Activity A - Using the forum thread on full-length 16S rRNA gene sequences, decide whether each statement agrees with it. Answer yes or no for each, and quote the deciding words from the thread. (i) The poster wants a more automated method than BLASTing each ASV one at a time. (ii) BLAST can only handle one sequence per run. (iii) The classify-consensus-blast action wraps blastn.
Activity B - In the forum thread on full-length 16S rRNA gene sequences, which QIIME 2 plugin does the reply name for automated taxonomic classification?
Activity C - Extend the forum thread on full-length 16S rRNA gene sequences, starting right after its last sentence.

Source extract -
Get a full length 16S rRNA gene sequence from a database from an ASV/OTU

Hello!

If I have a table of 16s ASVs with assigned taxonomy, is there any way to get a full length sequence of a 16S rRNA gene for a species belonging to the taxonomic group, e.g. by pulling from a database?

For example, I could BLAST the ASV corresponding to the a given genus, then download the 16S rRNA gene associated with top result. However, I am looking for a more automated way of doing this, as this is far too labor intensive to do for hundreds of ASV

If anyone knows of any way to do this, that would be incredible

Thank you for reading!
August

Welcome @a_staubus !

This is basically the motivation behind automated taxonomic classification methods such as those in QIIME 2's q2-feature-classifier plugin (and also other taxonomy classifiers like RDP etc). BLAST also has a batch mode (also in the NCBI web interface), though you'd still need to find a way to map the top hits in the blast results table back to the sequences (q2-feature-classifier's classify-consensus-blast action wraps blastn to automatically find the taxonomies for all hits, and find their consensus).

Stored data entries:
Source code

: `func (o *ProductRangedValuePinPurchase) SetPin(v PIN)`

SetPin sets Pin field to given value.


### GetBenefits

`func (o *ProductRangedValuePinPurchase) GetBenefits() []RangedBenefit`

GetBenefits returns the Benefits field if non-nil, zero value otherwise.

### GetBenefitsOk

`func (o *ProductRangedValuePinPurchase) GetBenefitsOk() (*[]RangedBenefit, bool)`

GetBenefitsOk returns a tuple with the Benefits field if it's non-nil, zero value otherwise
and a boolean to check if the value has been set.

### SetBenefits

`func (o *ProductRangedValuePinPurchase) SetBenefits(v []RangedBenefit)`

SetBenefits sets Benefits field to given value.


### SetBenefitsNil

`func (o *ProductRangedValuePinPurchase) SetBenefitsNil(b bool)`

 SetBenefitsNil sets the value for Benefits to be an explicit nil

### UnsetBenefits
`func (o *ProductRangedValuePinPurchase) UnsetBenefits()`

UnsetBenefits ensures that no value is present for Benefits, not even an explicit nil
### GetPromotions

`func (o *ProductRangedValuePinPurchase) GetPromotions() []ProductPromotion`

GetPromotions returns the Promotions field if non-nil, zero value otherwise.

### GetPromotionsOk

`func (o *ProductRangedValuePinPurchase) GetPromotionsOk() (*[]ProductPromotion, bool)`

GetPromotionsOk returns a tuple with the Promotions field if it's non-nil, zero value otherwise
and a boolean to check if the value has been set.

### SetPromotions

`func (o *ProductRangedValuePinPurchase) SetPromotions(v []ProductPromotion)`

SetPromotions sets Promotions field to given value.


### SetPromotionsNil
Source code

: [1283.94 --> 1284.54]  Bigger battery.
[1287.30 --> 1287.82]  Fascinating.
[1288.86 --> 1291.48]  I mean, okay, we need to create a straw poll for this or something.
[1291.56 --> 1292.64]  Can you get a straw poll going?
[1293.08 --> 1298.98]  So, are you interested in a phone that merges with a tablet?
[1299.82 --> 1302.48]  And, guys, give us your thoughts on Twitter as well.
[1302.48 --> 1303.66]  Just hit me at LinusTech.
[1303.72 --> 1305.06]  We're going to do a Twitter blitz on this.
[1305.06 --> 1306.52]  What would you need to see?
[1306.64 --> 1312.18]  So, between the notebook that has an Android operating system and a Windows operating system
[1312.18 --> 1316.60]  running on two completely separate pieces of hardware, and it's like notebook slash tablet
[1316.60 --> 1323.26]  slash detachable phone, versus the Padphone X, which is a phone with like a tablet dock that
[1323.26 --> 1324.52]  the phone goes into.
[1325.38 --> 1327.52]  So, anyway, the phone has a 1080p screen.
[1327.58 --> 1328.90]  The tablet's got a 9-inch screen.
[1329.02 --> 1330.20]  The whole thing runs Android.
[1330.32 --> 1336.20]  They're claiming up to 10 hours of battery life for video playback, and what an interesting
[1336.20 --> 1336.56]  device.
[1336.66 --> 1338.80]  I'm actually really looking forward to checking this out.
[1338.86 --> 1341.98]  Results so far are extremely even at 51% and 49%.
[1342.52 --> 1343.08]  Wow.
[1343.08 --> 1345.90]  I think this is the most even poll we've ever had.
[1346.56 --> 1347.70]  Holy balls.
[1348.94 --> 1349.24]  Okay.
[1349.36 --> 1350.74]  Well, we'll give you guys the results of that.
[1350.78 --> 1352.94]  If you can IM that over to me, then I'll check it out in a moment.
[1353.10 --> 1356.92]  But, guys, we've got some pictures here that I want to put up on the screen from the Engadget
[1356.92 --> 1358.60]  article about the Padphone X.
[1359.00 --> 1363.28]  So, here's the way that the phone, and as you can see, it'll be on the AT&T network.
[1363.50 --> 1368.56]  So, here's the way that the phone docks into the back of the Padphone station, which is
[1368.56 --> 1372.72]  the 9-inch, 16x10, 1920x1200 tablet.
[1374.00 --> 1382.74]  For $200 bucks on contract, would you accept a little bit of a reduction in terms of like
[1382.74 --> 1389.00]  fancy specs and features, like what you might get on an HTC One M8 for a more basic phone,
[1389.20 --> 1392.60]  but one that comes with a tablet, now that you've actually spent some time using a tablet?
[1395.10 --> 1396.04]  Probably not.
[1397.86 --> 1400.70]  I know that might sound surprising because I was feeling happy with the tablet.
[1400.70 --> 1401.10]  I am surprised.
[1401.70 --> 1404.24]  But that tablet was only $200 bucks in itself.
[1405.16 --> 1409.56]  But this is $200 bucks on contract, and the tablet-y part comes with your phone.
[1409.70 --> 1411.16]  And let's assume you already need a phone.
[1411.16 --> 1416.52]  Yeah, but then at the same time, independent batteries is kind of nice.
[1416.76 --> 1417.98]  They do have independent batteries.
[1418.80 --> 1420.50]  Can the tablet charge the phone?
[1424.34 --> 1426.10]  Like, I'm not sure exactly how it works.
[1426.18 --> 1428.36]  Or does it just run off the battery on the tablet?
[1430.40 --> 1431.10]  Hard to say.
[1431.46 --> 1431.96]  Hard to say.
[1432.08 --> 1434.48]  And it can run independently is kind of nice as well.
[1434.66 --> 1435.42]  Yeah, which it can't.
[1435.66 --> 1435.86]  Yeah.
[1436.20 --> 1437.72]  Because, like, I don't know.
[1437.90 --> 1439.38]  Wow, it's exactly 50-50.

Expected output A -
(i) Yes: "I am looking for a more automated way of doing this, as this is far too labor intensive to do for hundreds of ASV"
(ii) No: "BLAST also has a batch mode (also in the NCBI web interface)"
(iii) Yes: "q2-feature-classifier's classify-consensus-blast action wraps blastn"

Expected output B - The q2-feature-classifier plugin.

Expected output C -
What you are describing is basically a closed-reference OTU clustering approach. You can see here for an example:
https://docs.qiime2.org/2022.2/tutorials/otu-clustering/#closed-reference-clustering

Your observed feature IDs (in the output feature table) would then correspond to the reference sequence IDs. If what you really want is just a fasta of hits (rather than the table containing counts per sample for each reference sequence), then you can use this action to filter the reference sequences to only those contained in the table:
https://docs.qiime2.org/2022.2/plugins/available/feature-table/filter-seqs/

Good luck!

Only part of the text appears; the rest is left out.